- _TEXT EXCERPT_
- - - - -
DCT

5:18-cv-03452

PersonalWeb Tech LLC v. Yotpo Ltd

Key Events
Amended Complaint

I. Executive Summary and Procedural Information

  • Parties & Counsel:
  • Case Identification: 5:18-cv-03452, N.D. Cal., 10/04/2018
  • Venue Allegations: Venue is alleged to be proper because the Defendant is not a resident of the United States and may therefore be sued in any judicial district. The case was also transferred to this district by the Judicial Panel on Multidistrict Litigation for coordinated pretrial proceedings.
  • Core Dispute: Plaintiff alleges that Defendant’s website content delivery system infringes four patents related to using content-based identifiers to manage and distribute data in computer networks.
  • Technical Context: The technology relates to generating unique digital identifiers for data based on the content itself, a foundational technique for modern cloud computing and content delivery networks (CDNs) to reduce data storage and bandwidth consumption.
  • Key Procedural History: The complaint notes that the patents-in-suit have been the subject of prior enforcement actions resulting in settlements and non-exclusive licenses. It also states that the last of the asserted patents has expired, and the infringement allegations are directed to the time period before this expiration. This case is part of a multi-district litigation (MDL) proceeding.

Case Timeline

Date Event
1995-04-11 Priority Date for ’442, ’310, ’544, and ’420 Patents
2005-08-09 U.S. Patent No. 6,928,442 Issued
2010-09-21 U.S. Patent No. 7,802,310 Issued
2011-05-17 U.S. Patent No. 7,945,544 Issued
2012-01-17 U.S. Patent No. 8,099,420 Issued
2018-10-04 Complaint Filed

II. Technology and Patent(s)-in-Suit Analysis

U.S. Patent No. 6,928,442 - “Enforcement and Policing of Licensed Content Using Content-Based Identifiers”

  • Issued: August 9, 2005

The Invention Explained

  • Problem Addressed: In expanding computer networks, conventional methods of identifying data by name and location are inefficient. This can lead to redundant copies of data clogging networks, and there is no simple way to verify that a received data item is the correct one corresponding to its name (Compl. ¶¶14-15; U.S. Patent No. 5,978,791, col. 2:12-24).
  • The Patented Solution: The invention proposes replacing conventional naming with "substantially unique," content-based identifiers, which the inventors called "True Names." These identifiers are generated by applying a cryptographic hash function (like MD5 or SHA) to the data's content. Because the identifier depends only on the content itself, it allows any data item to be reliably identified, located, and managed across a distributed network, regardless of its name or location (Compl. ¶¶16-17; U.S. Patent No. 5,978,791, col. 3:26-34).
  • Technical Importance: This content-centric approach to data identification provides a foundational method for reducing bandwidth and storage requirements in large-scale networks, a key challenge in the development of cloud computing and content delivery systems (Compl. ¶13).

Key Claims at a Glance

  • The complaint asserts independent claim 10 (Compl. ¶55).
- - - - -
- _DATA SECTION_
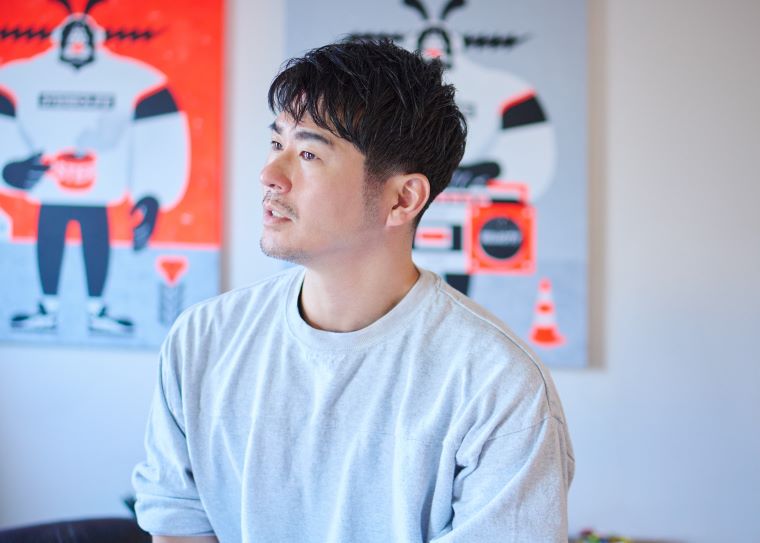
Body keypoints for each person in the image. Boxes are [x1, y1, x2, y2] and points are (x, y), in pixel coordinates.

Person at [132, 39, 574, 542]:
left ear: (403, 198)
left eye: (308, 153)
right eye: (276, 144)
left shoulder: (497, 383)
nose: (269, 175)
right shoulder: (202, 340)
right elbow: (178, 529)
- - - - -
- _EXPLORE THE MATERIAL_
1. Please revise the patent case summary from "II. Technology and" through "5,978,791, col. 2:12-24).", changing "redundant" to "duplicate".
2. According to the patent case summary, why can a "True Name" identify a data item reliably anywhere on a distributed network? Answer in one to three sentences.
3. In the patent case summary, which cryptographic hash functions are given as examples for generating the content-based identifiers?

- _TASK-BY-TASK ANSWERS_
1.
II. Technology and Patent(s)-in-Suit Analysis

U.S. Patent No. 6,928,442 - “Enforcement and Policing of Licensed Content Using Content-Based Identifiers”

  • Issued: August 9, 2005

The Invention Explained

  • Problem Addressed: In expanding computer networks, conventional methods of identifying data by name and location are inefficient. This can lead to duplicate copies of data clogging networks, and there is no simple way to verify that a received data item is the correct one corresponding to its name (Compl. ¶¶14-15; U.S. Patent No. 5,978,791, col. 2:12-24).

2. A True Name is generated by applying a cryptographic hash function to the data's content, so it depends only on that content. As a result, the data item can be reliably identified, located, and managed across a distributed network regardless of its name or location.

3. MD5 or SHA.